EXTRACTED TEXT ->
Thaci and three other leaders of the Kosovo Liberation Army (KLA) rebel group all pleaded not guilty to crimes against humanity and war crimes as the trial got underway at a special tribunal in The Hague.
Protesters rallied in The Hague to support Thaci, who resigned in 2020 and has been detained by the court ever since, while thousands of demonstrators took to the streets in Pristina on the eve of the trial.
Thaci is widely seen as a guerilla hero in Kosovo, but prosecutors said he openly oversaw a brutal reign of violence as the ethnic Albanian KLA tried to tighten their grip on the during and after the war.
"Why did they do it? The evidence will show that it was to gain power," prosecutor Alex Whiting told the EU-funded Kosovo Specialist Chambers Court.
"We intend to prove hundreds of detentions across Kosovo, usually under terrible conditions of abuse, and over 100 murders."
The Kosovo war, the last of the 1990s conflicts that tore apart the former Yugoslavia, claimed some 13,000 lives. It ended after a NATO bombing campaign forced Serb forces to withdraw.
- 'Darker side' -
Thaci, wearing a blue tie and charcoal grey suit and listening through headphones, confirmed the plea he entered when he first appeared before the court in 2020.
"I’m fully not guilty," the 54-year-old Thaci told the tribunal.
His fellow defendants, former KLA spokesman Jakup Krasniqi, Thaci's closest political ally Kadri Veseli and key KLA figure Rexhep Selimi, also denied the charges.
Dubbed the "George Washington of Kosovo" by then-US vice president Joe Biden, Thaci was the young nation's first prime minister and president after it declared independence from Serbia in 2008.
But he has long been dogged by allegations of crimes during and after the war, along with accusations of corruption in a country where KLA commanders retain a key role in public life.
"These four men were without any doubt the principal leaders of the KLA and they have been celebrated and honoured for it," Whiting told the court.
"But there was a darker side to their leadership."
The KLA leaders had in fact for years had a "clear and explicit policy to target collaborators and perceived traitors, including political opponents."
- 'Witness intimidation' -
Most of the victims were fellow Kosovo Albanians, while Serbs and ethnic Roma were also killed.
"In their zeal to target and eliminate those persons they deemed to be opponents the accused... also victimised their own," said Whiting.
The KLA's methods were "not a secret at all" but were publicly endorsed by the group in a "drumbeat that said political opponents posed an existential threat."
But as well as the drive for power, the four defendants' motives also included "fear" that their independence cause could lose and "hatred" after attacks by the enemy, the prosecutor said.
The men each face six counts of crimes against humanity and four counts of war crimes, including murder, torture, forced disappearances, persecution and cruel treatment.
Prosecutors said that to this day there was a "climate of witness intimidation surrounding this trial" with witnesses facing threats to their safety.
The Kosovo Specialist Chambers was set up in 2015 after a 2010 Council of Europe report linked Thaci to organised crime during and after the war.
The high-security court operates under Kosovo law but is based in the Netherlands to shield witnesses from intimidation in Kosovo.
International tensions remain over Kosovo, which has been recognised by many Western countries but not by Belgrade or Moscow.

WHAT YOU SHOULD DO -> According to the article on the Kosovo war crimes trial, in what year was the Kosovo Specialist Chambers set up?

DATASET EXCERPTS ->

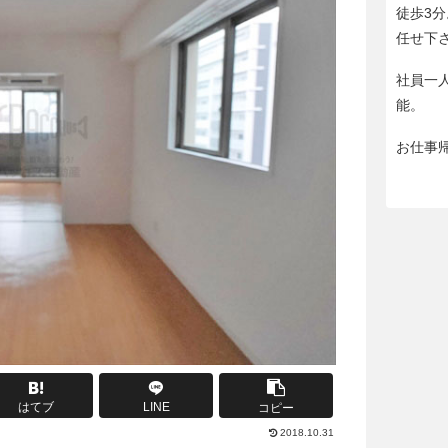
徒歩3
任せ下
社員一
能。
お仕事
はてブ
LINE
コピー
2018.10.31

RESULT OF THE EXERCISE -> 2015